Let $X$ be a set, and the power set of $X$ be $\mathcal P(X).$
For $\mathcal B \subset \color{red}{\mathcal P(X)},$ does \begin{align} &\quad \ \left\{ U\subset X \mid \exists \Lambda : \mathrm{index \ set}, \exists \{U_\lambda\}_{\lambda \in \Lambda}\subset \mathcal B\ \ ;\ U=\cup_{\lambda\in \Lambda} U_\lambda\right\}\\ &=\{ U\subset X \mid \forall x\in U, \exists B\in \mathcal B \ ; \ x\in B \subset U \} \end{align} hold ?
I expect it holds. I proved LHS$\subset $RHS, but I'm not sure my proof of LHS$\supset $RHS is correct.
My proof.
Let $U\in $ RHS.
Then, $\forall x\in U, \exists B_x \in \mathcal B \ ; \ x\in B_x \subset U $ holds.
Each $B_x$ belongs to $\mathcal B$ i.e., $\{ B_x \}_{x\in \color{red}U}\subset \mathcal B$, and $U=\cup_{x\in \color{red} U} B_x$ holds, so $U\in $LHS.
I'm not sure this is correct, since I don't know whether we can see $\color{red}U$ as index set.
$\color{red} U$ is defined as a set, but can we see $\color{red} U$ as an index set ?
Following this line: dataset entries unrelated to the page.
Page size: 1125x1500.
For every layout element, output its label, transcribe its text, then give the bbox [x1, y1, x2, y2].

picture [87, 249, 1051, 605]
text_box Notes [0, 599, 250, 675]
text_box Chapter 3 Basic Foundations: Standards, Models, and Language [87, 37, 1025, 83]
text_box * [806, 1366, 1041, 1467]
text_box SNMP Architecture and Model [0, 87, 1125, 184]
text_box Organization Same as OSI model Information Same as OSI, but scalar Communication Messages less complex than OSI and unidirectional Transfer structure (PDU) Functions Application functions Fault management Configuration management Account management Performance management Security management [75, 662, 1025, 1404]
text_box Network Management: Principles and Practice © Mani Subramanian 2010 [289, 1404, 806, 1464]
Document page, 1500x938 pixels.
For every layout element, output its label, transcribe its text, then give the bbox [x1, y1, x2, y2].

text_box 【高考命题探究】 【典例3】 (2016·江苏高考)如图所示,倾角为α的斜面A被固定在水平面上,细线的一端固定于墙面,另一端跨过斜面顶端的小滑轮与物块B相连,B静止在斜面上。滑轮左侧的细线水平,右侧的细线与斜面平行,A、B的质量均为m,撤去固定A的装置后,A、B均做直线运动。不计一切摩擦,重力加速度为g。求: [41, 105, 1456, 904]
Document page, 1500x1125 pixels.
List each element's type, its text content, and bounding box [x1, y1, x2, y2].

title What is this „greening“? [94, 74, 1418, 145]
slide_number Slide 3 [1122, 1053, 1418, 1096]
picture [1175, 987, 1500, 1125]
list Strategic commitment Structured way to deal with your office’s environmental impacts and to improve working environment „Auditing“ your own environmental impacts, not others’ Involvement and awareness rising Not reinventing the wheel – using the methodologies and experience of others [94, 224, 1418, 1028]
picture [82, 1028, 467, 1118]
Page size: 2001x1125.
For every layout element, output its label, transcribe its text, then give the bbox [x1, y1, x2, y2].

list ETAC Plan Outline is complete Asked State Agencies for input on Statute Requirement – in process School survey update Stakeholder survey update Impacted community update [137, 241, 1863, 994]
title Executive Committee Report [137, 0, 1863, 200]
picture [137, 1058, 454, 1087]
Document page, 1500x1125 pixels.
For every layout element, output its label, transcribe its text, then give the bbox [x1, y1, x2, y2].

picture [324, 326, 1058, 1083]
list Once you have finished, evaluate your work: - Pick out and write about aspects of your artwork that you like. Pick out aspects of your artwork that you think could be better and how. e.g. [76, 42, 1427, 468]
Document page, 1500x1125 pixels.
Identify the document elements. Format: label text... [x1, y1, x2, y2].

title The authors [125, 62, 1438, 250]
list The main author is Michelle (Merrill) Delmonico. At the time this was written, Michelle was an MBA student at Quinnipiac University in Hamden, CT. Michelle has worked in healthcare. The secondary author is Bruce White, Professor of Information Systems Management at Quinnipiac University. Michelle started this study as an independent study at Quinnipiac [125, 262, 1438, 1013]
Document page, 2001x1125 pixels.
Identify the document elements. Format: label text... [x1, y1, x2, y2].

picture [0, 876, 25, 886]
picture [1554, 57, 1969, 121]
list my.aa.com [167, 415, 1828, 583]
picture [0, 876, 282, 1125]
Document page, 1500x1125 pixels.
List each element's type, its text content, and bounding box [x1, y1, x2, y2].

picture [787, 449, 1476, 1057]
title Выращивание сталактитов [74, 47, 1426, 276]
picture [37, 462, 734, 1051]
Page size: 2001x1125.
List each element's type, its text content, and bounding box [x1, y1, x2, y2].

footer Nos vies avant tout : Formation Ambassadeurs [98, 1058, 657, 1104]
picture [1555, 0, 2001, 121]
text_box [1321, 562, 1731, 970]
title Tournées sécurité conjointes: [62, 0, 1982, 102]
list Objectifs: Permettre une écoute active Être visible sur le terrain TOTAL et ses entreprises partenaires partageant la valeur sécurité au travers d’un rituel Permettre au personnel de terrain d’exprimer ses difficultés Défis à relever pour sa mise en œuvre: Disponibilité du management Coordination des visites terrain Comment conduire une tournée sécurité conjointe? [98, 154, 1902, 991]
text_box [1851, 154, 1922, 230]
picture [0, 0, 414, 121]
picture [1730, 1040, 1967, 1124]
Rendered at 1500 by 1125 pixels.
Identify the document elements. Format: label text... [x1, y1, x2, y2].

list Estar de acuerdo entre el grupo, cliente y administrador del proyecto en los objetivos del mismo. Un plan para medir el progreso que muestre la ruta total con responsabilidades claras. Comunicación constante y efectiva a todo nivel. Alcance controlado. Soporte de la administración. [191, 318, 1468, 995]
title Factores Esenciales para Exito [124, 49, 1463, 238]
Any set can be used as an index set. Index sets are not special types of sets, they're just ordinary sets that are being used in a special way: to index a family of other sets.
That said, your proof is not quite right, because you have defined a set $B_x$ for every $x\in U$, not for every $x\in X$. So your index set should be $U$, not $X$.